[Start of Attachment]

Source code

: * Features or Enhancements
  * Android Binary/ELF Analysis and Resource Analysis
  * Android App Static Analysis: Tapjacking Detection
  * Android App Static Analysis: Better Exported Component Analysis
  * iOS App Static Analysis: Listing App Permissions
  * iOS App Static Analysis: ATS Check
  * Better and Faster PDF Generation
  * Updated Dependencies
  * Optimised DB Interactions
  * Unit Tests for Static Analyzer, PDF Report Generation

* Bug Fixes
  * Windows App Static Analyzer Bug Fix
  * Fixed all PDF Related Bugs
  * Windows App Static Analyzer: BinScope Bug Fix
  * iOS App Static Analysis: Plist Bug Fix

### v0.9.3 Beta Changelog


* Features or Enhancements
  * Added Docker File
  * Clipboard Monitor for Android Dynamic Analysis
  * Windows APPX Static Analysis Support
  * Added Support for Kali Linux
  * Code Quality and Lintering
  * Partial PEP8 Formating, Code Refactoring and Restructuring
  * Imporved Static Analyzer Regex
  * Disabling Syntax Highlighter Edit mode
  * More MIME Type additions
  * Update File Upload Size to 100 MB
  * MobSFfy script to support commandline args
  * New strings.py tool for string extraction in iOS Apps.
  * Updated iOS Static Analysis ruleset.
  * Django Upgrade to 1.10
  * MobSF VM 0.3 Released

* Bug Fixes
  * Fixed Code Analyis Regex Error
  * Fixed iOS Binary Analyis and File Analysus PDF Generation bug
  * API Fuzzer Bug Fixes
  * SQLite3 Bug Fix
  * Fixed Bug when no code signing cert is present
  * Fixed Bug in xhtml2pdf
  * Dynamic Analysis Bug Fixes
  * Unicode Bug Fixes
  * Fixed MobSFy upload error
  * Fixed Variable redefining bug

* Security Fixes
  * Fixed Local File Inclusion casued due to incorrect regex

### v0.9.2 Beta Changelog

[End of Attachment]

§ EXERCISE DIRECTIONS
In the data above, substitute "Release Notes" for every occurrence of "Beta Changelog" and reproduce the lines with nothing else altered.

§ RESPONSE AREA
Source code

: * Features or Enhancements
  * Android Binary/ELF Analysis and Resource Analysis
  * Android App Static Analysis: Tapjacking Detection
  * Android App Static Analysis: Better Exported Component Analysis
  * iOS App Static Analysis: Listing App Permissions
  * iOS App Static Analysis: ATS Check
  * Better and Faster PDF Generation
  * Updated Dependencies
  * Optimised DB Interactions
  * Unit Tests for Static Analyzer, PDF Report Generation

* Bug Fixes
  * Windows App Static Analyzer Bug Fix
  * Fixed all PDF Related Bugs
  * Windows App Static Analyzer: BinScope Bug Fix
  * iOS App Static Analysis: Plist Bug Fix

### v0.9.3 Release Notes


* Features or Enhancements
  * Added Docker File
  * Clipboard Monitor for Android Dynamic Analysis
  * Windows APPX Static Analysis Support
  * Added Support for Kali Linux
  * Code Quality and Lintering
  * Partial PEP8 Formating, Code Refactoring and Restructuring
  * Imporved Static Analyzer Regex
  * Disabling Syntax Highlighter Edit mode
  * More MIME Type additions
  * Update File Upload Size to 100 MB
  * MobSFfy script to support commandline args
  * New strings.py tool for string extraction in iOS Apps.
  * Updated iOS Static Analysis ruleset.
  * Django Upgrade to 1.10
  * MobSF VM 0.3 Released

* Bug Fixes
  * Fixed Code Analyis Regex Error
  * Fixed iOS Binary Analyis and File Analysus PDF Generation bug
  * API Fuzzer Bug Fixes
  * SQLite3 Bug Fix
  * Fixed Bug when no code signing cert is present
  * Fixed Bug in xhtml2pdf
  * Dynamic Analysis Bug Fixes
  * Unicode Bug Fixes
  * Fixed MobSFy upload error
  * Fixed Variable redefining bug

* Security Fixes
  * Fixed Local File Inclusion casued due to incorrect regex

### v0.9.2 Release Notes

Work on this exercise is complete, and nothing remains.